The digital assets subcommittee heard from five opponents of a U.S. CBDC without giving supporters equal (or any) time.
A chorus of disapproval rang out from the halls of the United States Congress on Sept. 14 as the House of Representatives Financial Services Committee digital assets subcommittee held a hearing on the “digital dollar dilemma.” Five expert witnesses were scheduled to testify at the hearing, and all of them argued against creating a U.S. central bank digital currency (CBDC), otherwise known as a digital dollar.
The five witnesses slated to speak at the hearing were Digital Asset CEO Yuval Rooz, senior vice president of the advocacy group Bank Policy Institute Paige Paridon, University of Pennsylvania Wharton School’s Christina Parajon Skinner, Norbert Michel from the think-tank Cato Institute and Columbia University lecturer Raúl Carrillo.
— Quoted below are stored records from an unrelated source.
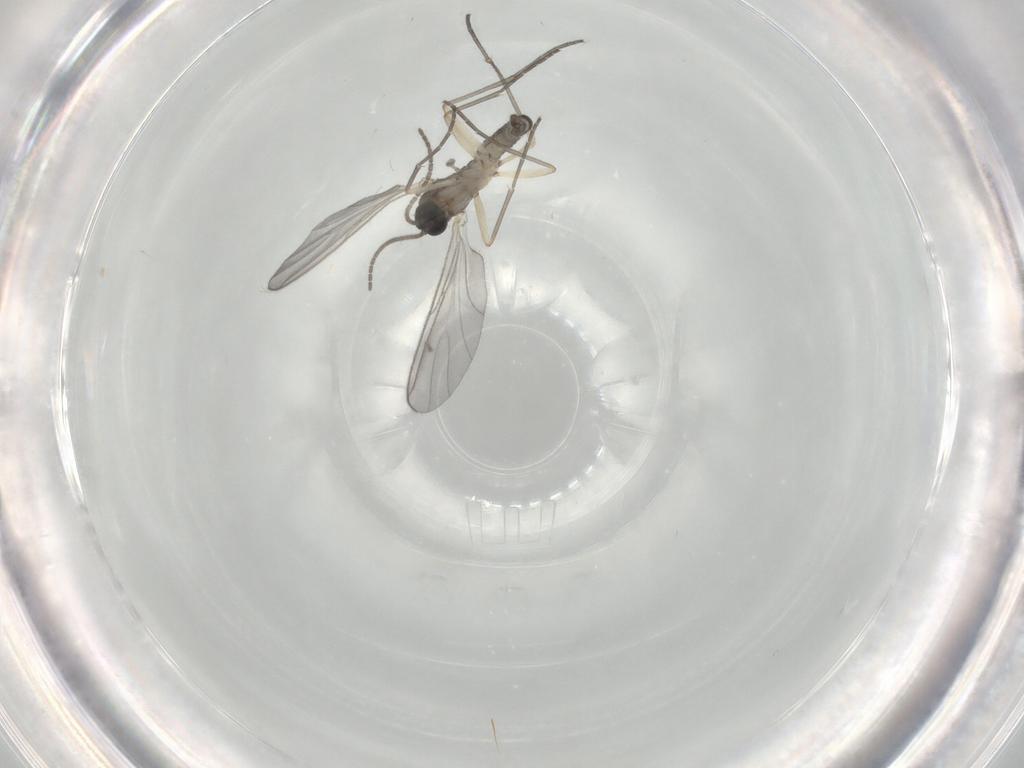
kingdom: Animalia
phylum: Arthropoda
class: Insecta
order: Diptera
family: Sciaridae
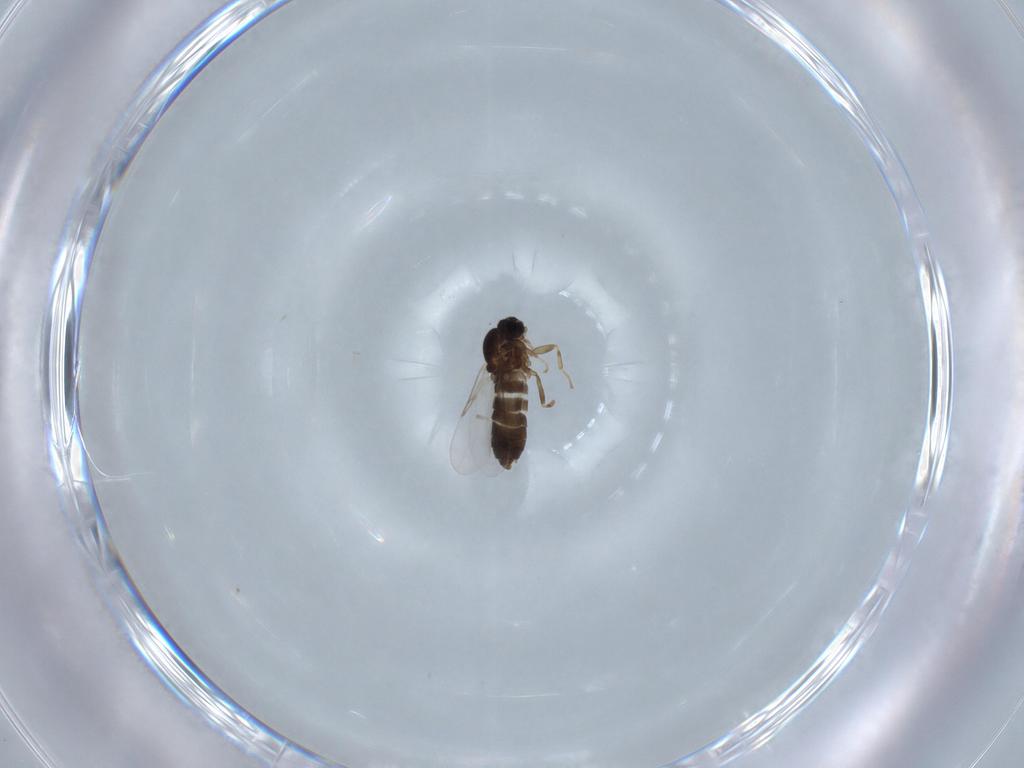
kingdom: Animalia
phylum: Arthropoda
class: Insecta
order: Diptera
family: Scatopsidae
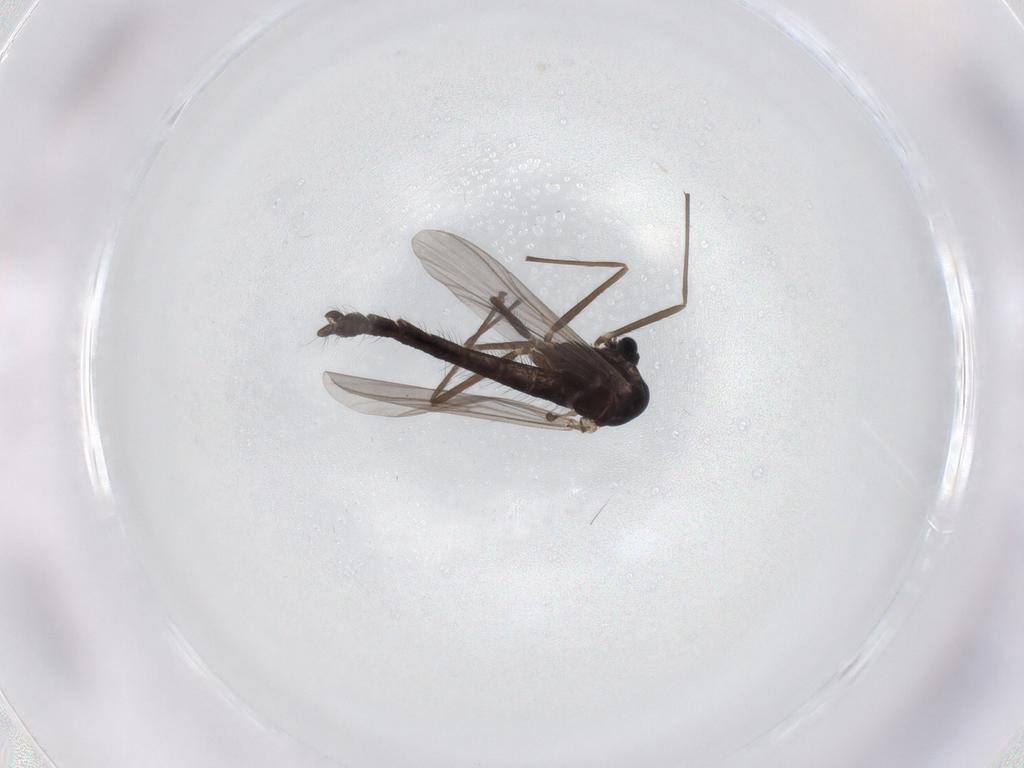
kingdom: Animalia
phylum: Arthropoda
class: Insecta
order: Diptera
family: Chironomidae
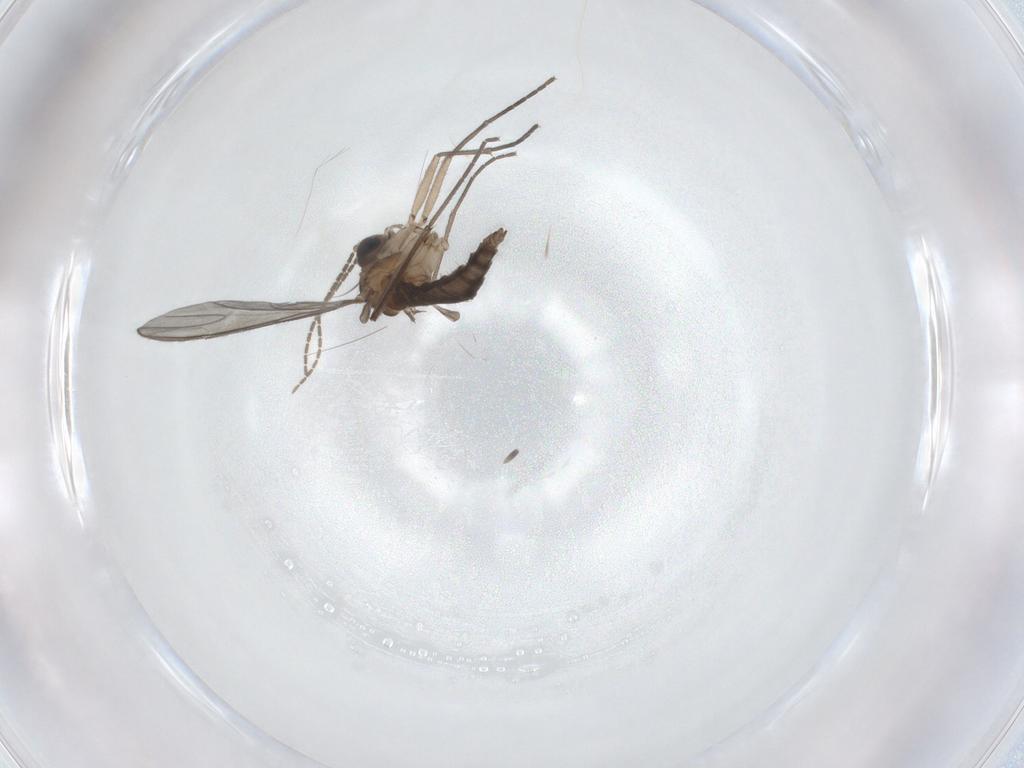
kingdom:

The hearing is explicitly dedicated to private sector alternatives to CBDC, but only Rooz was directly affiliated with a business.
Digital Asset is the creator of the Daml smart contract language and the Canton blockchain, which is backed by companies such as Microsoft, Goldman Sachs and Deloitte. In his prepared testimony, Rooz urges that any form of digital dollar should leverage existing technologies in the private sector.
#TODAY @ 2 PM – Subcmte RM @RepStephenLynch leads Democrats as the Subcmte on Digital Assets, Financial Technology and Inclusion holds a hearing entitled “Digital Dollar Dilemma: The Implications of a Central Bank Digital Currency and Private Sector Alternative”
— U.S. House Committee on Financial Services (@FSCDems) September 14, 2023
Paridon spoke about claims made by digital dollar supporters with counterarguments. She concentrated on issues that could arise within the banking system. Based on this list of potential risks, she concluded, “A CBDC could undermine the commercial banking system in the United States and severely constrict the availability of credit to the economy.”
Skinner set CBDC largely in a historical context, beginning with the apparent intentions of the Founding Fathers. She concluded:
“Introducing CBDC is likely to have certain costs to individual economic liberty by providing the State with more tools – and hence greater temptation – to establish command-and-control style public policy.”
The Cato Institute has a well-established record as an opponent of CBDC. Michel addressed technical and political issues and sees no good coming from a U.S. CBDC.
Carrillo stated his support for a digital dollar and opposition specifically to a CBDC. A major objection put forward by Carrillo to CBDC is the concentration of responsibilities in the Federal Reserve since the Treasury Department has many roles in monetary creation and implementation of financial technology.
In his analysis, Carrillo stated, “There is a profoundly mistaken assumption that we do not already live in a financial surveillance state.” He continued:
“Although counterintuitive to some CBDC critics, substantively reigning in government financial surveillance means limiting public-private partnerships, as direct relationships between the government and members of the public are more likely to engender constitutional protections, including protection under the Fourth Amendment.”
Blockchain technology is not a decisive factor in ensuring privacy, Carrillo argued:
“Aspirationally, blockchain hides sensitive data about users, but in practice, blockchain systems necessarily interface with the surveilled infrastructure of the rest of the internet.”
Carrillo endorsed the Electronic Cash and Secured Hardware (ECASH) Act, which was not one of the bills being examined by the subcommittee but was, Carrillo said, being re-introduced on Sept. 14. Carrillo concluded that “DFC [digital fiat currency] discourse in the United States is comparatively impoverished and unimaginative. […] Policymakers should support an array of Digital Dollar pilot programs and develop a steady rhythm of innovation, aiming to build a safe and secure financial system for all.”
Among the questions that go unanswered in the presentations was that of who precisely the often-mentioned supporters of CBDC are. References were made to CBDC research being conducted by the Fed. Still, in light of the Fed’s well-known mantra of no CBDC without Congressional authorization, that seems like a paper tiger.
H.R. 3402, one of the bills under discussion at the hearing, seeks to make a Congressional mandate for the introduction of a CBDC a legal requirement. H.R. 3712, also under consideration, would largely ban CBDC research. Rep. Tom Emmer’s recently re-introduced “CBDC Anti-Surveillance State Act” was also on the hearing agenda.
Presumably, the Biden administration was seen as supportive, as the president’s March 2022 executive order on digital assets mandated CBDC research. The advocacy group Digital Dollar Project, co-founded by former U.S. Commodity Futures Trading Commission head Christopher Giancarlo, has also contributed significantly to CBDC research.